The predictive quality of the most machine learning models is measured by the expected prediction error or so-called Area Under the Curve (AUC). However, these functions are not used in the empirical loss minimization, because their empirical approximations are nonconvex and non-smooth, and more importantly have zero derivative almost everywhere. Instead, other loss functions are used, such as the logistic loss. In this work, we show that in the case of linear predictors, and under the assumption that the data has normal distribution, the expected error and the expected AUC are not only smooth, but have well defined derivatives, which can be computed given on the first and second moments of the normal distribution. We show that these derivatives can be also approximated and used in the empirical risk minimization, thus proposing gradient-based optimization methods for direct optimization of prediction error and AUC is possible.
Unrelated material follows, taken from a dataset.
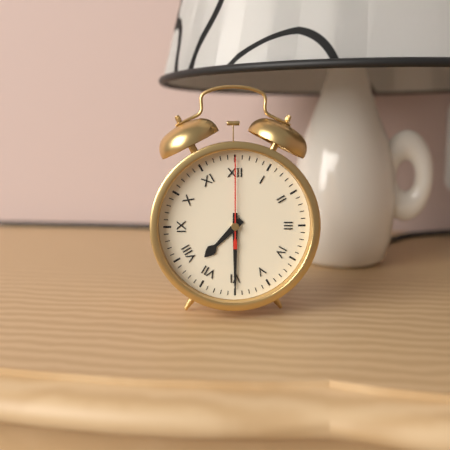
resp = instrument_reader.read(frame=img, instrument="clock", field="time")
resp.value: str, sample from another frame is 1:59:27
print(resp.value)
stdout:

Moreover, the proposed algorithm has no dependence on the size of the data set, unlike logistic regression and all other well-known empirical risk minimization techniques.

BIO:

Hiva Ghanbari is a PhD candidate in Industrial and Systems Engineering Department at Lehigh University. She has Bachelor and Master of Science in Industrial Engineering from Sharif University of Technology in Tehran, Iran. Her research lies at the intersection of optimization, statistics, and computer science; more specifically, she is interested in designing nonlinear optimization algorithms for machine learning problems.